DATA SECTION:
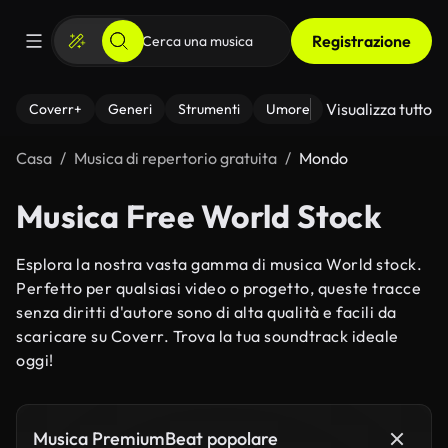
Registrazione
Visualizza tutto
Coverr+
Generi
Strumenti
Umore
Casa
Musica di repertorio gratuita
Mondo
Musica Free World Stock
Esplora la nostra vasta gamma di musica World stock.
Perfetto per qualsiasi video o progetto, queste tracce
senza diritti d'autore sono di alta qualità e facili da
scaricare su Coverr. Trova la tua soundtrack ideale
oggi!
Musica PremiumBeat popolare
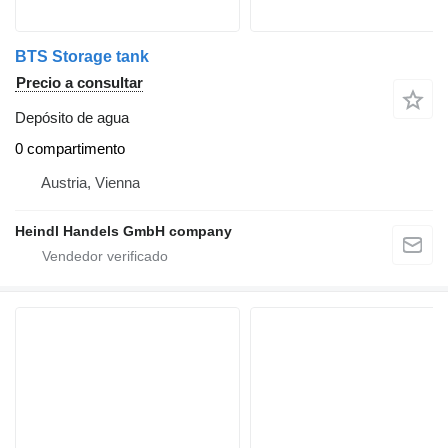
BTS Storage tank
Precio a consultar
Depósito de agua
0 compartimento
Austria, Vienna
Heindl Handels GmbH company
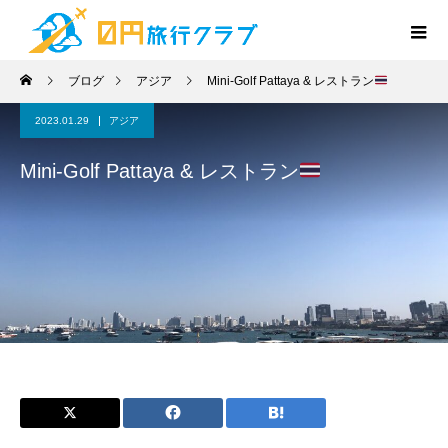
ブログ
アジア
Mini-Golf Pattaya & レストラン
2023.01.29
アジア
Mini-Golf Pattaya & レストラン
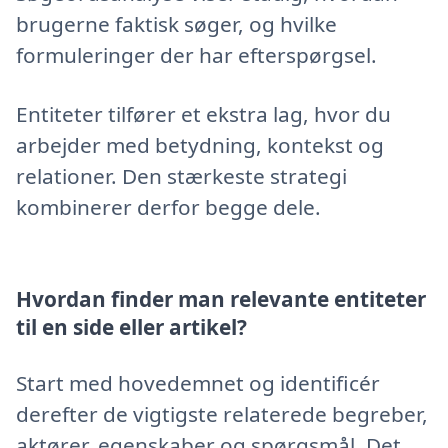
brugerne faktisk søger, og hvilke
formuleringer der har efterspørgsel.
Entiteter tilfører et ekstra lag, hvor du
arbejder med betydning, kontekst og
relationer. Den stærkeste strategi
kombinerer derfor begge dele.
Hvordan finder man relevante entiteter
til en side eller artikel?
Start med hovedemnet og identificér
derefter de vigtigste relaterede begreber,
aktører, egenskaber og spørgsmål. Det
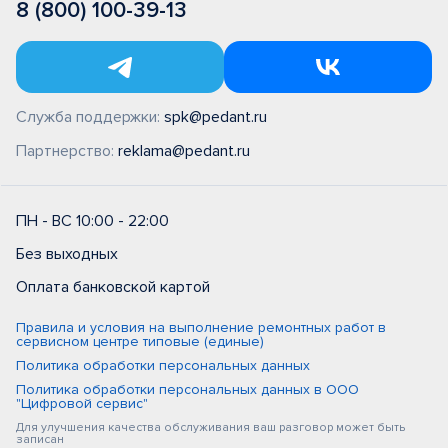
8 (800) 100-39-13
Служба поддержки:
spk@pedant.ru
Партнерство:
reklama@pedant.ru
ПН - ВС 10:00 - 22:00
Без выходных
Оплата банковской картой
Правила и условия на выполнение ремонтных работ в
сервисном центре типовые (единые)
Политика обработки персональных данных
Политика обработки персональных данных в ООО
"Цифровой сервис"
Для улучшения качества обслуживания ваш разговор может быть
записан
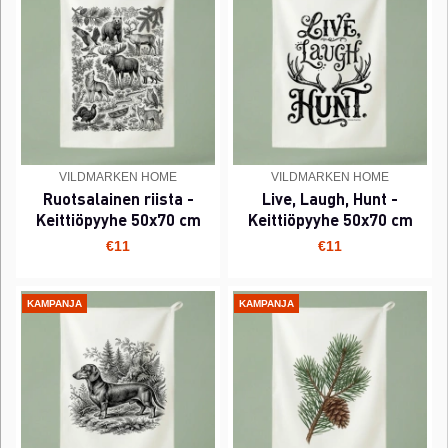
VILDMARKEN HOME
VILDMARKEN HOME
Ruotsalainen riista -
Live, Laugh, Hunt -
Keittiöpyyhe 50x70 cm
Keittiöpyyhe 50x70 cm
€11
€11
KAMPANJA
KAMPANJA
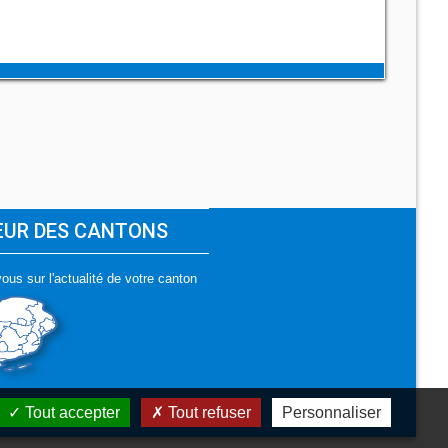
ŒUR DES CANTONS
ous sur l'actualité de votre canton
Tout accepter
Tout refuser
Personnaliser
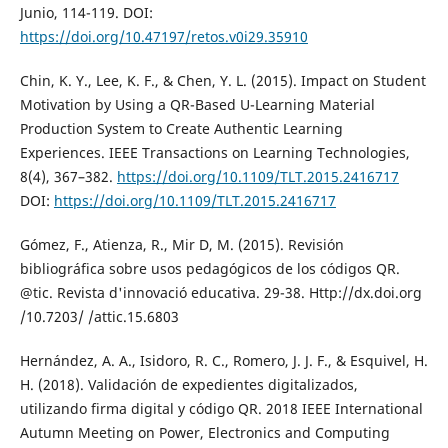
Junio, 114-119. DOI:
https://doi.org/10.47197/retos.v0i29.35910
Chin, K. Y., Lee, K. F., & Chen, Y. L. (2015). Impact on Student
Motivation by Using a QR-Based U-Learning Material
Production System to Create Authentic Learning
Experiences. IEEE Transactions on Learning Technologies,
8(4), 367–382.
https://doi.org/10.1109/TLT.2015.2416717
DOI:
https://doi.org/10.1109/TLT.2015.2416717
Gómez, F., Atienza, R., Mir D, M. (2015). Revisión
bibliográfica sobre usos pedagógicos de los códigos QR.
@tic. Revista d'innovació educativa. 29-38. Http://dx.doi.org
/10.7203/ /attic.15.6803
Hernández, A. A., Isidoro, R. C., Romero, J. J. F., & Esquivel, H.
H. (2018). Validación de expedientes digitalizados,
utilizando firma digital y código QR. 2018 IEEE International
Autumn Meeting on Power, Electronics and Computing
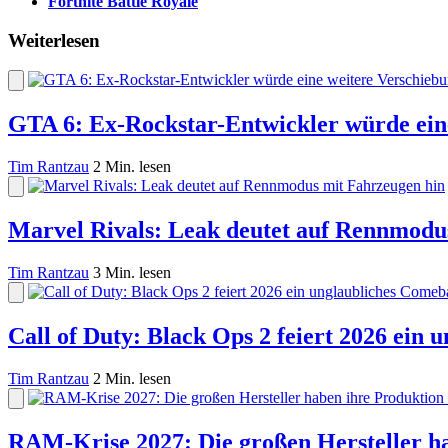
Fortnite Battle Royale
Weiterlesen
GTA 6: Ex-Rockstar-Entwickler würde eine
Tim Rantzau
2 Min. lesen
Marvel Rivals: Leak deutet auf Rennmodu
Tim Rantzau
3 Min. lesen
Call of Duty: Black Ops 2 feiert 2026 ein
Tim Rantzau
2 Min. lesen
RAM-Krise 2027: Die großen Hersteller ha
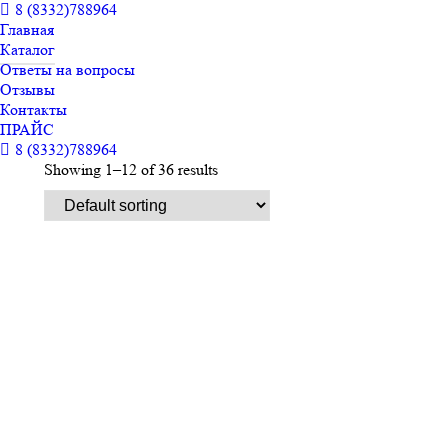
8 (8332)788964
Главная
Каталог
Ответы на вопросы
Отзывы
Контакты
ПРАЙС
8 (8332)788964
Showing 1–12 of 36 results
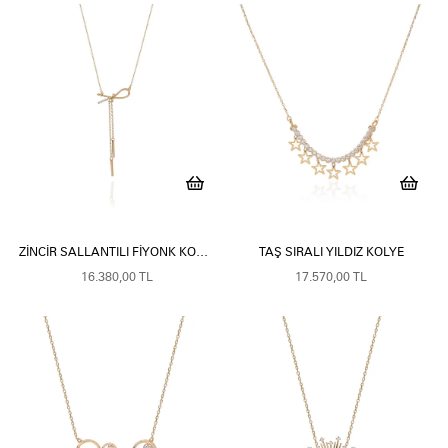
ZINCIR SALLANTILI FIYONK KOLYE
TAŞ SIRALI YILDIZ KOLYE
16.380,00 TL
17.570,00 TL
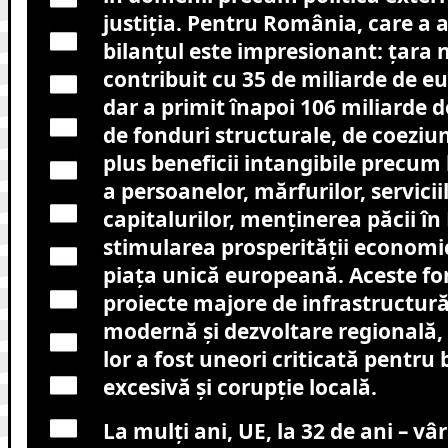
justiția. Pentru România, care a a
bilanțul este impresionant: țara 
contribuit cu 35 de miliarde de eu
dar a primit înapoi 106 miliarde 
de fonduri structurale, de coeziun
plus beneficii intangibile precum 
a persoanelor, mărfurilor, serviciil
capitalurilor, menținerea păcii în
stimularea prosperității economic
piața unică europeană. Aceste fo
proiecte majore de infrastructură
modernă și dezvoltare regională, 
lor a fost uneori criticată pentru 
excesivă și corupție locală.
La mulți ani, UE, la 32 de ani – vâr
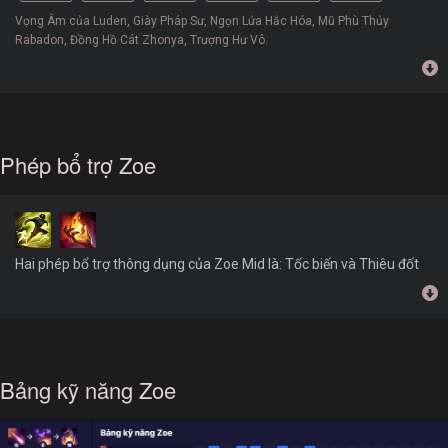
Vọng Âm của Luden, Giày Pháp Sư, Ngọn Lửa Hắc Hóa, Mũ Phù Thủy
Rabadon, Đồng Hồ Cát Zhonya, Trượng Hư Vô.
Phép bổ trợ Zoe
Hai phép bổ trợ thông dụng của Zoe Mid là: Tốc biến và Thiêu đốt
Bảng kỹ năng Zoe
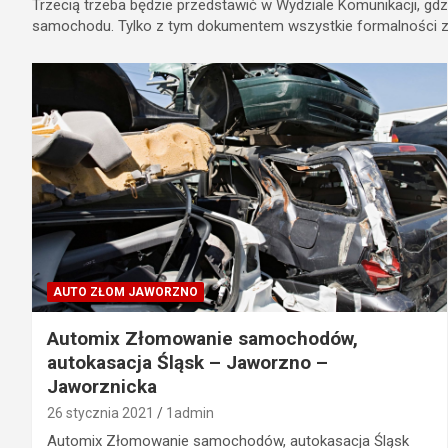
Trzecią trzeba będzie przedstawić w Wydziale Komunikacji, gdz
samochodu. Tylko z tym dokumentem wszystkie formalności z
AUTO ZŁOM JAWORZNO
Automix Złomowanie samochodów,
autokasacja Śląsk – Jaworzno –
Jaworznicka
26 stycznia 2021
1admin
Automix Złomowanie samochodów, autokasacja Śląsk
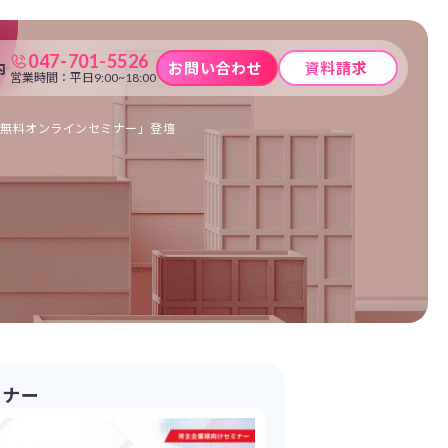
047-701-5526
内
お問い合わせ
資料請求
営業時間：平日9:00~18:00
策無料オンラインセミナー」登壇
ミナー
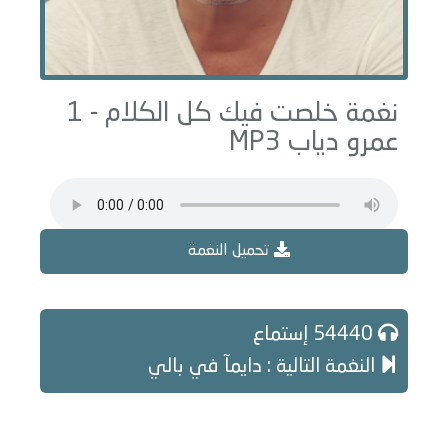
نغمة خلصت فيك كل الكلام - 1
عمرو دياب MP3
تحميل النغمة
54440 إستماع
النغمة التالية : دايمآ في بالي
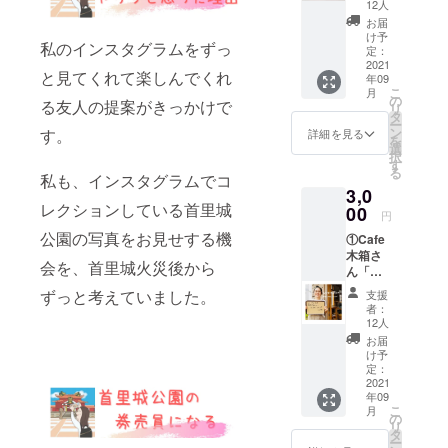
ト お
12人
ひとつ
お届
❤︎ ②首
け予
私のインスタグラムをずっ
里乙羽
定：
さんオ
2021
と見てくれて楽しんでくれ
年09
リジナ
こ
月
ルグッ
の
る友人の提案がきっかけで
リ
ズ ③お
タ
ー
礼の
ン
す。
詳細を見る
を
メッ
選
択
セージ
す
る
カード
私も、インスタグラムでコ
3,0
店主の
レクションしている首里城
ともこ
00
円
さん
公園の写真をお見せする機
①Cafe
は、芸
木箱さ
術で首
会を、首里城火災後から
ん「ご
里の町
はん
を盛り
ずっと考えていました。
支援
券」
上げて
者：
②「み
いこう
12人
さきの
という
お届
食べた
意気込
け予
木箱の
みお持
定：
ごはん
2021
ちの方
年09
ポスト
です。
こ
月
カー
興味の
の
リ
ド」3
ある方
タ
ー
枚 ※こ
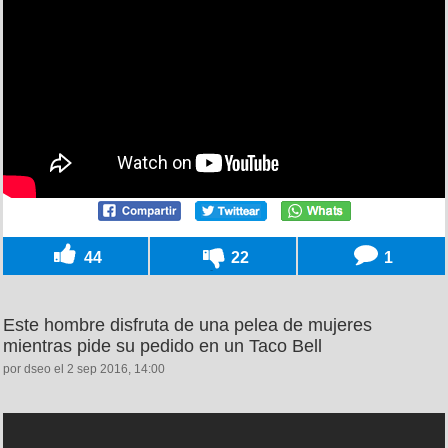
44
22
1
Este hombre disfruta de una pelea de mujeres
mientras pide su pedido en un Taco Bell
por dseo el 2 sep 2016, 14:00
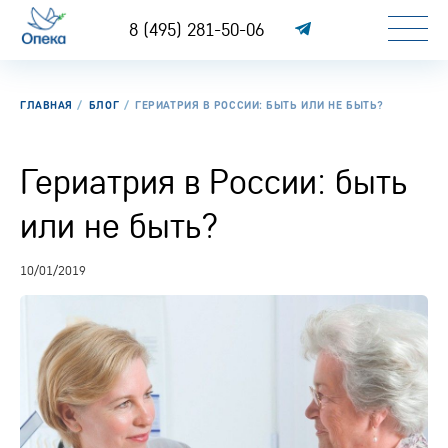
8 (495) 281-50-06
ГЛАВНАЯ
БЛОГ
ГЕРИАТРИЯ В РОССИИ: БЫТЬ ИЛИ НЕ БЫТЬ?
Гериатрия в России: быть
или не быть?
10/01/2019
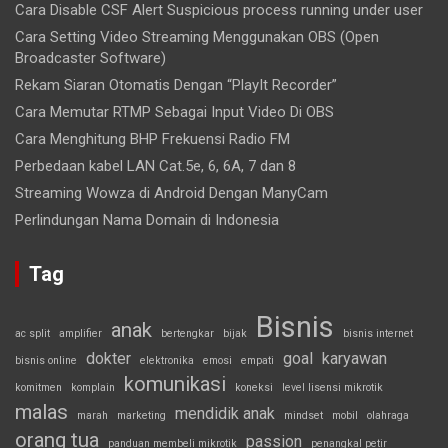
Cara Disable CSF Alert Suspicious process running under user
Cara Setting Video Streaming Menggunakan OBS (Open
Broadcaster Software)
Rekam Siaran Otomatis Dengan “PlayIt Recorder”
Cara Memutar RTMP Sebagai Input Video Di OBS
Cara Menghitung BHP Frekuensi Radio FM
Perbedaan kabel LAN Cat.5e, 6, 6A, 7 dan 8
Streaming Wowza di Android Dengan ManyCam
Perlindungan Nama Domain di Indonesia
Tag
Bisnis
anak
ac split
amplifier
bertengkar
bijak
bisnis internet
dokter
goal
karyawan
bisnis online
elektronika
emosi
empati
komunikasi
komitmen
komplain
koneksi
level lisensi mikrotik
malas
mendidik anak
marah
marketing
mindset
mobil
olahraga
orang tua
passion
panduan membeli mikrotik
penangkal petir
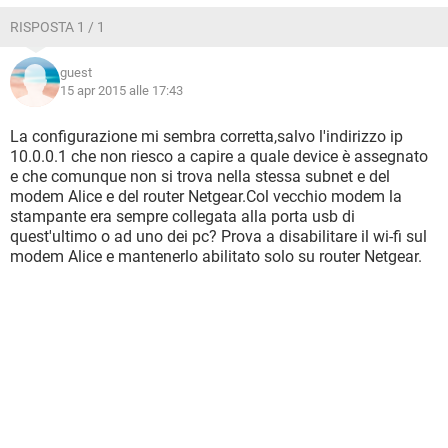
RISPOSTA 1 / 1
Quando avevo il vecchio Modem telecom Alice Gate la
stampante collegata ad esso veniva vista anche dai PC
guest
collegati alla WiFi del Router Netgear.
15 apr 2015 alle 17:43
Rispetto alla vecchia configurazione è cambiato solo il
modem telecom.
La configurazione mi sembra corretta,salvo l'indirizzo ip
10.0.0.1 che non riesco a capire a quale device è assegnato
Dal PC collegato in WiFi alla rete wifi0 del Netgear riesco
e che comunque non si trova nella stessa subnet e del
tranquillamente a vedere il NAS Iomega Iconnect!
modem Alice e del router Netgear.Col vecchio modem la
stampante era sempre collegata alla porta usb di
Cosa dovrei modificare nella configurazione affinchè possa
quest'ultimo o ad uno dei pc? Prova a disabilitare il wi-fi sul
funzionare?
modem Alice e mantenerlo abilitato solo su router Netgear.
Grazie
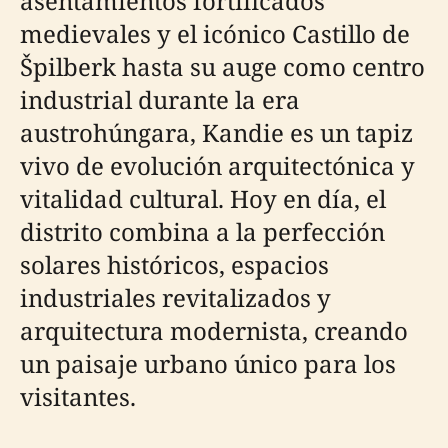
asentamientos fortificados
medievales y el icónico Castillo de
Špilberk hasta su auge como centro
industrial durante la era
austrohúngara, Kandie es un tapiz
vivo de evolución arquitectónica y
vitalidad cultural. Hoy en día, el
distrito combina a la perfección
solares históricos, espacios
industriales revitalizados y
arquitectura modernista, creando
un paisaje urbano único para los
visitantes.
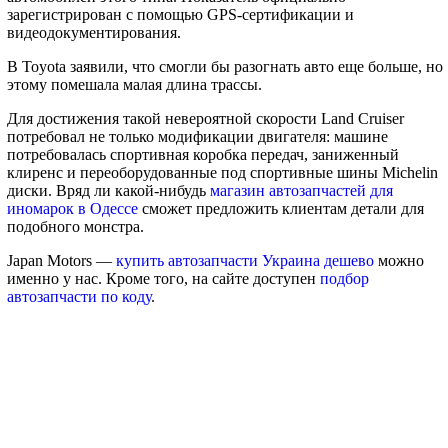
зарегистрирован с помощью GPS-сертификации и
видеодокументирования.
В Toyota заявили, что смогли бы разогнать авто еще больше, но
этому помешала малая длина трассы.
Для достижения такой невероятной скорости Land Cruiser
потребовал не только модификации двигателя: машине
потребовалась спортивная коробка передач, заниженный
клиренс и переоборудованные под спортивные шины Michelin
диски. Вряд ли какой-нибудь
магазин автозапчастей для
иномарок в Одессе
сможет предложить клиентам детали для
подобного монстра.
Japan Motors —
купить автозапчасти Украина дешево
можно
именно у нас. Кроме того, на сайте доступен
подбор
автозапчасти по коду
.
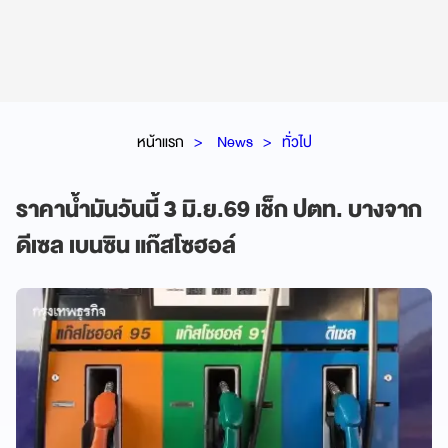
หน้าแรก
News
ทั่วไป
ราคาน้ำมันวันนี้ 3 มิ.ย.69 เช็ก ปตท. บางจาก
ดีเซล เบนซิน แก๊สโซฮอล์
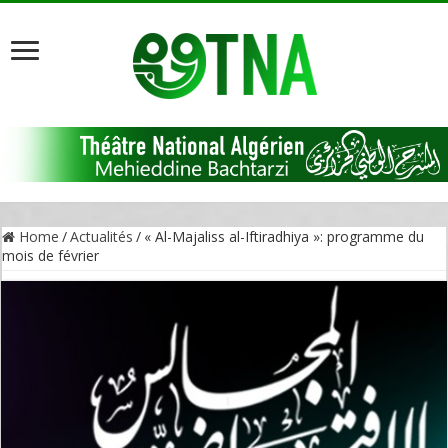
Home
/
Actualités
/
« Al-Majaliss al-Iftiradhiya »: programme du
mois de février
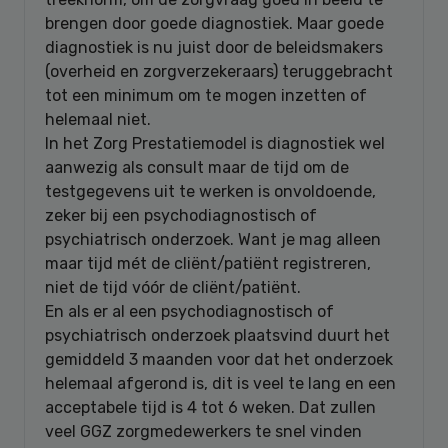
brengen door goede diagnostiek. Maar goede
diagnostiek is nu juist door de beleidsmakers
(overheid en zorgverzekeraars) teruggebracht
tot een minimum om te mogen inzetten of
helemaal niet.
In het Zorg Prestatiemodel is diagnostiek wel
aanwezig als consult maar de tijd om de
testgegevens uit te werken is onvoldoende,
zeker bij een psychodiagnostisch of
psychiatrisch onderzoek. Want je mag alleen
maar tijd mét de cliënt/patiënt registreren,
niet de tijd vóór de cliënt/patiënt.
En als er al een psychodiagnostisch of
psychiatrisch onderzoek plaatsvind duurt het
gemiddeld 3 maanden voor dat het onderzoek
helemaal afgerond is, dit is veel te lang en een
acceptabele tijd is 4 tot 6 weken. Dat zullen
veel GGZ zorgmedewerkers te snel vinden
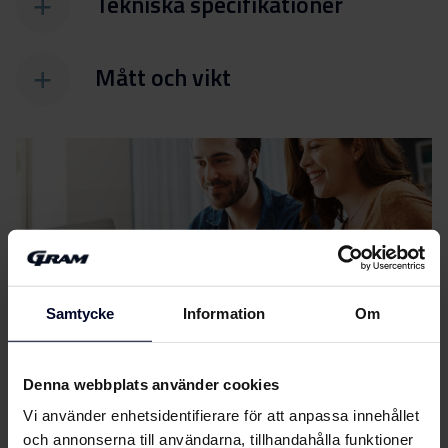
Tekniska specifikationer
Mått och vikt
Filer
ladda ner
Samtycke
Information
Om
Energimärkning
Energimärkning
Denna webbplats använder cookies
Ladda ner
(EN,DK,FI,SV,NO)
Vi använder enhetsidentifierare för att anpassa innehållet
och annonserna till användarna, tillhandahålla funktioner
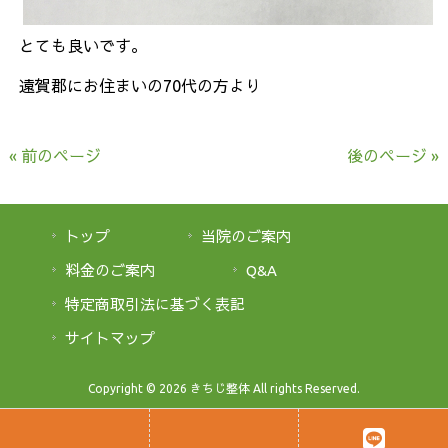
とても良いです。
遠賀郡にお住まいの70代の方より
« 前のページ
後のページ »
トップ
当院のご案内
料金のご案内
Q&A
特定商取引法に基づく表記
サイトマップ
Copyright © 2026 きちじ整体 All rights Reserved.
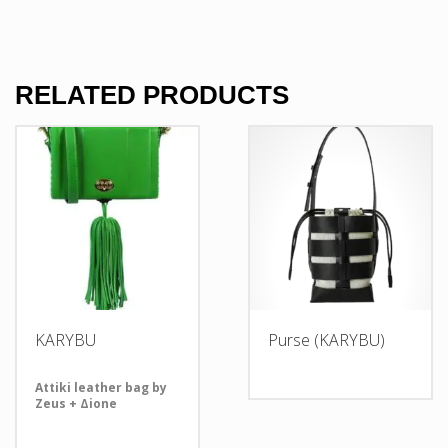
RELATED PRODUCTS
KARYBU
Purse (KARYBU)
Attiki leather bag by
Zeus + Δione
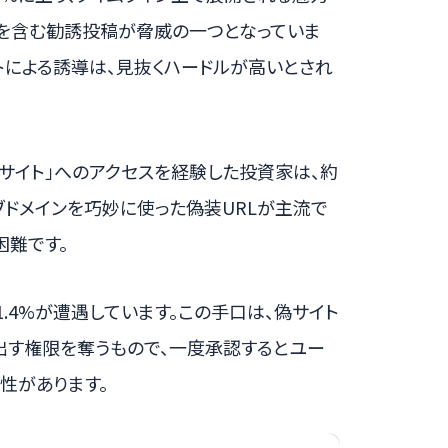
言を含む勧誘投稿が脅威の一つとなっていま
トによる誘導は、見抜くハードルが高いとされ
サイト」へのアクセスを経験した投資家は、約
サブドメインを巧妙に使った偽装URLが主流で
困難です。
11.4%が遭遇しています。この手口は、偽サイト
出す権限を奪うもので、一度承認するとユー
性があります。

TASK REQUIREMENTS: Count the lines in the listing above that contain the string "Learning". Reply with the number alone.

TASK SOLUTION: 3